Type of Alcoholic Beverage May Be As Important to Health As How Much is Consumed

By Lois Baker or Sue Wuetcher

Release Date: June 13, 1997 This content is archived.


EDMONTON -- Scientists have known for some time that alcohol can be both detrimental and beneficial to the body. It destroys liver cells, but raises levels of heart-protective HDL cholesterol and inhibits artery-clogging plaque.

The quantity of alcohol consumed is obviously a factor, but researchers recently have questioned whether the quality, in terms of the source of the alcohol, also may play a role in alcohol's effects.

A University at Buffalo study has shed new light on that question. UB epidemiologists have shown, in research to determine the relationship between different types of alcoholic beverages and oxidative stress (cell damage caused by free radicals) that people who drink wine appear to experience less alcohol-related oxidative stress than people who drink beer or liquor.

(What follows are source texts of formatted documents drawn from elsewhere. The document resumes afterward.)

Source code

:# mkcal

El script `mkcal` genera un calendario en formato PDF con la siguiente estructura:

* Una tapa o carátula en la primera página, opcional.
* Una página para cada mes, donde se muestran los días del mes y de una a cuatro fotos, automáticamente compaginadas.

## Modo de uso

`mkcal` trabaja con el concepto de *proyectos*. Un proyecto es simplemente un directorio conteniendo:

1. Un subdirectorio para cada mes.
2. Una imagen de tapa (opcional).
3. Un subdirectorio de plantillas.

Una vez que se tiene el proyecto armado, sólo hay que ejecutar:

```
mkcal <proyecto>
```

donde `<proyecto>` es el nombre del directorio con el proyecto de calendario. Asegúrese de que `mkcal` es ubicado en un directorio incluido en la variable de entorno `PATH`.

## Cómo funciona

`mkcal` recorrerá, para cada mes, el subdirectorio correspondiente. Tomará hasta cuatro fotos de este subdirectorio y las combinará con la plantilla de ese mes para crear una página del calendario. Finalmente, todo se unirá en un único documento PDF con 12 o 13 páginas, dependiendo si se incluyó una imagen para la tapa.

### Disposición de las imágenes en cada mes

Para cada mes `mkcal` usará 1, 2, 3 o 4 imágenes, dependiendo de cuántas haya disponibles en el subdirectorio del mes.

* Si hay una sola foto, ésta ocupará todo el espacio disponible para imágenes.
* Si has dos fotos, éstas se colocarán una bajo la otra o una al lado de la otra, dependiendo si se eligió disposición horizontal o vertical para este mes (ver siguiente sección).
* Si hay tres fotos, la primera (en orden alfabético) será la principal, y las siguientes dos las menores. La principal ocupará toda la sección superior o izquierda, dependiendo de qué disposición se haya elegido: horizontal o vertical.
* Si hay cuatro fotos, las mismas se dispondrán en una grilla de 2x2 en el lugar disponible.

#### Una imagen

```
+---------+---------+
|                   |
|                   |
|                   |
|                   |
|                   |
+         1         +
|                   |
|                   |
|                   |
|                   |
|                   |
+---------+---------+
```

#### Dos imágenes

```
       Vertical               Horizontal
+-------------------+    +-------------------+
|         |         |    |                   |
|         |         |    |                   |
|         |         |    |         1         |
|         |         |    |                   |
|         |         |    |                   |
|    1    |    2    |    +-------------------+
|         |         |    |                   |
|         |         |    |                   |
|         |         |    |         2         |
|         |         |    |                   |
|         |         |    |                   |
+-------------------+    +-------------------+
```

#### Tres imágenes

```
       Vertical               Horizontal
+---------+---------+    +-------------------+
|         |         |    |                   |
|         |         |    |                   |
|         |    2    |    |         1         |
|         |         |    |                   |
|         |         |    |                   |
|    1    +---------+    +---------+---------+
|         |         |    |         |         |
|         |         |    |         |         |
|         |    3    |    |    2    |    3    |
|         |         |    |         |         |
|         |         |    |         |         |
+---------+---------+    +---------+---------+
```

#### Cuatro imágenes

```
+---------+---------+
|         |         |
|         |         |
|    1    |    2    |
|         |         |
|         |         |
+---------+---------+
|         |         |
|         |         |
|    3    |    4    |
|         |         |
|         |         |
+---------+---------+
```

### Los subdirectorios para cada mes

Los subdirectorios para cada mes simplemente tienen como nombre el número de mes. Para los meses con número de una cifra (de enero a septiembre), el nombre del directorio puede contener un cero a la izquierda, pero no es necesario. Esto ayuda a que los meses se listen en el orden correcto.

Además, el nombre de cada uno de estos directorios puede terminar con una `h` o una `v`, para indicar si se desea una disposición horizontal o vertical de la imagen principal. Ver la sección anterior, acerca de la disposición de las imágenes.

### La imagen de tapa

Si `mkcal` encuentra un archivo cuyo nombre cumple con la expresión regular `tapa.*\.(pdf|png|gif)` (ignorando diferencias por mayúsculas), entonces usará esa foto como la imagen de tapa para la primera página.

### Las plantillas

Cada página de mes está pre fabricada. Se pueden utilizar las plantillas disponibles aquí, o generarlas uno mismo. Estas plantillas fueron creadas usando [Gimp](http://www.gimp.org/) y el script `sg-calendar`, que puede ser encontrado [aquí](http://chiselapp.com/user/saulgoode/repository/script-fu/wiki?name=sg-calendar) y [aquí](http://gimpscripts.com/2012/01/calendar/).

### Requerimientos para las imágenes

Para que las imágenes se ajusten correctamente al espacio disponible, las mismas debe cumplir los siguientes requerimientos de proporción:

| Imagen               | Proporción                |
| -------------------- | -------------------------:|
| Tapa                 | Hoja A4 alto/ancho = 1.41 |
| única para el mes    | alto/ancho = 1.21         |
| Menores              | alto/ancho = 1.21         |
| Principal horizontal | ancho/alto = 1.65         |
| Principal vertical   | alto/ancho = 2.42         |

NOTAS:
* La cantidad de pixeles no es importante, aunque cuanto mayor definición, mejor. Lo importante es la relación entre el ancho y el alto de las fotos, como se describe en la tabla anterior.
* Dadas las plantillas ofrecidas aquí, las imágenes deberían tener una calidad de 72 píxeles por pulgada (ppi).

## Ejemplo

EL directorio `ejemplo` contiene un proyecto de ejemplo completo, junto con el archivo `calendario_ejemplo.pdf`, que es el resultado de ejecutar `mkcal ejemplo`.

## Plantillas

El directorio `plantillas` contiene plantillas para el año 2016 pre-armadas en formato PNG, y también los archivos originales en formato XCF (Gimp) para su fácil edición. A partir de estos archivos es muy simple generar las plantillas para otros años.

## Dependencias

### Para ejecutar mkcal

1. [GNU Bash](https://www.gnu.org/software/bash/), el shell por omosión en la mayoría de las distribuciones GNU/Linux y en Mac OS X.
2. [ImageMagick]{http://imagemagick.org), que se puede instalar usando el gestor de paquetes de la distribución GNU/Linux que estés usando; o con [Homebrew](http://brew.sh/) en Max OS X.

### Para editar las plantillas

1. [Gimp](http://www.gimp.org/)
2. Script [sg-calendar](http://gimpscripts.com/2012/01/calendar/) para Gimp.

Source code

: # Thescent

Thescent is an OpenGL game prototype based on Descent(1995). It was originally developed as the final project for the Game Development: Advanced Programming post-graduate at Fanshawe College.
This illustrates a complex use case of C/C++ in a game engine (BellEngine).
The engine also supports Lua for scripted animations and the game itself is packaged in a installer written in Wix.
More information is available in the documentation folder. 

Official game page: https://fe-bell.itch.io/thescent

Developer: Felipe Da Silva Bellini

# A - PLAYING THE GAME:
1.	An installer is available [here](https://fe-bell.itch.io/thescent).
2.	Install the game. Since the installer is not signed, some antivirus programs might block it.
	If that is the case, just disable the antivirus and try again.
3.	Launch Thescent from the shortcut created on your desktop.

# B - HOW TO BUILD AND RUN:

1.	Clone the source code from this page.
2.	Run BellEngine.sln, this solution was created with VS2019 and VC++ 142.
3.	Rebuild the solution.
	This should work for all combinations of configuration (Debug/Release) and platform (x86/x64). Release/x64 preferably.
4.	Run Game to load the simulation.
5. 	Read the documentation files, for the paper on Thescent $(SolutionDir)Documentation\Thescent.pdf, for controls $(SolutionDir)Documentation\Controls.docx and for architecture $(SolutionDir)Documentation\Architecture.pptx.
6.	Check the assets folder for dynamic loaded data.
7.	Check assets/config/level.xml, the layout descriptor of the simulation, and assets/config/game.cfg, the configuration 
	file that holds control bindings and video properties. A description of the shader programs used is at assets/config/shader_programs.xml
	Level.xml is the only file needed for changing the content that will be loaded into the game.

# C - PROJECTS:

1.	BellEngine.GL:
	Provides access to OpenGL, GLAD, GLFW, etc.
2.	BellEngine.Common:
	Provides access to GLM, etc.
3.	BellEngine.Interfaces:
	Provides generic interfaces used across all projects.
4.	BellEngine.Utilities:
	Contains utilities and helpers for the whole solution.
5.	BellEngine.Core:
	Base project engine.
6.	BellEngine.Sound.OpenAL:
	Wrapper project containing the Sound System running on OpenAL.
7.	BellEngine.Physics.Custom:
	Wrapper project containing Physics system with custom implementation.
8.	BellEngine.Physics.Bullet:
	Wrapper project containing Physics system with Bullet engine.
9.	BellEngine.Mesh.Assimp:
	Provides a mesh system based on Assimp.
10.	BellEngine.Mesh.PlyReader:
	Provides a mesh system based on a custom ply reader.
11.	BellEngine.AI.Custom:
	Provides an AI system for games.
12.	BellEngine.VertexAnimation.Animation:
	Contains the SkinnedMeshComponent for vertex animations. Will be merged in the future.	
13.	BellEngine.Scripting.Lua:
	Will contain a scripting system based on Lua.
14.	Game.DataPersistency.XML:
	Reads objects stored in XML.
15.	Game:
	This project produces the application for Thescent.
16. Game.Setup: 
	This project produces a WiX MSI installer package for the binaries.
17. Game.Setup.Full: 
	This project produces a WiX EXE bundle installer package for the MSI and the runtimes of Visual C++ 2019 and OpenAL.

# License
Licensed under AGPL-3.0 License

"The difference was small but significant," said Maurizio Trevisan, M.D., professor and chair of the UB Department of Social and Preventive Medicine and lead author on the study. "Our findings support the notion that different sources of alcohol have different effects on oxidative status and could have a different impact on health outcomes linked to damage from free radicals." Oxidative stress is known to play a role in many chronic diseases.

Trevisan presented results of the study here today (Friday, June 13) at the annual meeting of the Society for Epidemiological Research.

The study is different from previous research on this issue, Trevisan noted, because it was conducted in a random sample of a healthy population, oxidative stress was measured through blood samples, and researchers collected extensive information on alcohol consumption. Participants were 491 non-smoking men and women ages 35-73, selected randomly from the population of Erie and Niagara counties in Western New York. Oxidative stress was determined by measuring the concentration of thiobarbituric acid-reactive substances, or TBARS -- products generated by oxidative stress to lipids (fats) in the blood.

Results showed that participants who derived their alcohol from beer and liquor had higher levels of TBARS than participants who drank wine.

Trevisan characterized the findings as interesting, but preliminary. "We know that alcohol is an oxidant and that wine is an antioxidant," he said. "It's possible that some component of wine counteracts the effects of alcohol from other sources."

It is also possible that diet plays a role in this equation, he noted. Wine drinkers may consume foods higher in antioxidants than drinkers of other sources of alcohol. The researchers have diet data from this study population and will report results of that analysis at a later date, Trevisan said.

Other researchers involved in the study were Holger Schunemann, M.D.; Jo Freudenheim, Ph.D.; Paola Muti, M.D.; Marcia Russell, Ph.D., and Ann Marie Carosella, Ph.D., from the UB Department of Social and Preventive Medicine, and Douglas Armstrong, Ph.D., from the UB Department of Clinical Laboratory Sciences.